I am an only child, born in Tacoma, Washington, and raised in Federal Way my whole life. The entirety of my childhood was spent in the same house, living in an extremely diverse city. The various living environments offered some challenges to a white male student, as most of the support from the school district was geared towards helping different minorities, and troubled individuals. However, many positives came from this sort of upbringing as well. Within this diverse community, I was introduced to many different types of people from all sorts of cultures. Because of this, I am extremely tolerant to those who are drastically different from me. I have always prided myself on the fact that I work well with others. I enjoy the opportunity to discuss and exchange ideas with individuals that have an opinion alternative to my own. I feel this links me to my love for science, as debate and rebuttal are critical in the development of all sciences.
I attended both public and private schools throughout my K-12 career, graduating from high school as Valedictorian. Initially, I had no idea what would become my lifetime career. I only knew that physical sciences fascinated me, and I had quite adept at Mathematics and Chemistry. I considered engineering, but I worked in all physical sciences to leave the chance open for another science profession. After graduating from high school, I realized that a future in engineering held no interest to me as I did not find passion in any of the engineering courses. I have always struggled with reading comprehension hence I was left with only one alternative; examining other fields of study that were science oriented. It also happened that I learn and perform much more efficiently when I can touch materials, and visualize each situation as they come. This is what may have pushed me into physical science. Eventually, I settled on the field of Geology.

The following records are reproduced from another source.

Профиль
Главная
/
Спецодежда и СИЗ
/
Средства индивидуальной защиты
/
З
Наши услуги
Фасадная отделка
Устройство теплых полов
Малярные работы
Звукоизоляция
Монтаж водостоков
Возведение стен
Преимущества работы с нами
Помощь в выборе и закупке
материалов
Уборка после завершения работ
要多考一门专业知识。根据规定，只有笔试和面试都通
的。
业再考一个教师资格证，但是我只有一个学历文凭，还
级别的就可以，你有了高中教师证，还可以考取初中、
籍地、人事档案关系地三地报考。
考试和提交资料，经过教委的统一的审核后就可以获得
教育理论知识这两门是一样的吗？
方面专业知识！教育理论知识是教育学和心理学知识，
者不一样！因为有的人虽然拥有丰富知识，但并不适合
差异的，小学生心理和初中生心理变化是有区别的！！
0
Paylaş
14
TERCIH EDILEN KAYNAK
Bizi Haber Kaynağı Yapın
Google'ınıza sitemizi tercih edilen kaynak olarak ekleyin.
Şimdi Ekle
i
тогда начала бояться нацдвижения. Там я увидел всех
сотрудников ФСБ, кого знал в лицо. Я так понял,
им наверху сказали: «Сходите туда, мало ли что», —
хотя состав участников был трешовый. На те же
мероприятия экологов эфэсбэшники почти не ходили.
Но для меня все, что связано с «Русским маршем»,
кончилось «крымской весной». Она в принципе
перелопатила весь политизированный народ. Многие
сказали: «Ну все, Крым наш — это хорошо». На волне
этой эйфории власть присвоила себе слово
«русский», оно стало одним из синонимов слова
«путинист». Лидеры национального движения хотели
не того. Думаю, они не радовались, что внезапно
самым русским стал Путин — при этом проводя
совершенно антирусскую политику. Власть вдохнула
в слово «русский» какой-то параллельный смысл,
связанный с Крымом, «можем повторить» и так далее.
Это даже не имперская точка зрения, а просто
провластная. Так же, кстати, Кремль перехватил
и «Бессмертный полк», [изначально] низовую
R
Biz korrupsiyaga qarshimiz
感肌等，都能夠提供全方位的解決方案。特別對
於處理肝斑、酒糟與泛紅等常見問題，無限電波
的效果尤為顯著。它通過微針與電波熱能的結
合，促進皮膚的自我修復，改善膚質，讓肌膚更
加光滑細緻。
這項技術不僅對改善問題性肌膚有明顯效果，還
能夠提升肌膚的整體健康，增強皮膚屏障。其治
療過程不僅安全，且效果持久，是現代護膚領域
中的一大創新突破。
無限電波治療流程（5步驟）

It took me time thinking what would satisfy my academic desires until I traced my desires of understanding natural disaster. It all began when I was in elementary school, during the 2001 Nisqually Earthquake. I clearly remember that day, and the fear I felt. Even since the occurrence of the Nisqually Earthquake, I have wanted to learn more about the natural disasters. I had not considered Geology as part of my lifetime profession because the Federal School district never offered a course on Geology. An opportunity at the University of Washington allowed me to pursue a course that would satisfy my personal desires. I believe the tragic Nisqually Earthquake influenced significantly, the choice of my career.
In early on sophomore year, I took a course on volcanoes which has substantially magnified my interests in Geology. Through college, natural disasters have been my greatest fascination, due to their enormity and destructive power. Also, the fact that my entire family has studied other non-scientific courses in their college education geared me towards choosing Geology as my career. I hold a great amount of respect for those that devote their lives to understanding these events in order to prevent unnecessary deaths.
As I progressed through my college career, advanced mathematics became less and less pertinent to my Geology courses. However, I continued to take math courses, in the hopes of furthering my abilities within the subject by attaining a Minor. After seven different courses in Math, covering calculus, linear algebra, matrix algebra, analytic geometry, and differential equations, I am confident in my knowledge of these subjects, as well as extremely confidence when math come into play within the geology field. While most of the math courses I took were not required for my major, I believe my knowledge of advanced mathematics will add value to my contributions as a Geologist. Through Geomechanics, geochemistry, and a number of other classes, my extra skills in math have proven extremely useful.
Although my grades within my math classes are nothing more than satisfactory, I am proud that I stuck to this path, as it has made me an expert in the Math that does apply to Geology. My grades may not reflect perfection, but the classes I have taken accentuate the high effort and tenacity I have developed over the years, which I apply to every course I take. Before I was even accepted to the Geology program here, I had already completed most of my out-of-major requirements to apply to the Applied Geosciences program. However, I did discuss this with Juliet, and she agreed with me that my extra experience within the math field more than makes up for this discrepancy within the required classes.
Geology has been a unifying factor in all the subjects that I studied in my A level and the kind of life that I was brought up. By choosing Geology as my lifetime profession, I feel unique in my family because I am the only one who studies a science oriented course. Also, my amplitude for mathematics and chemistry did not go to waste because I still apply them in Geology, especially Geochemistry.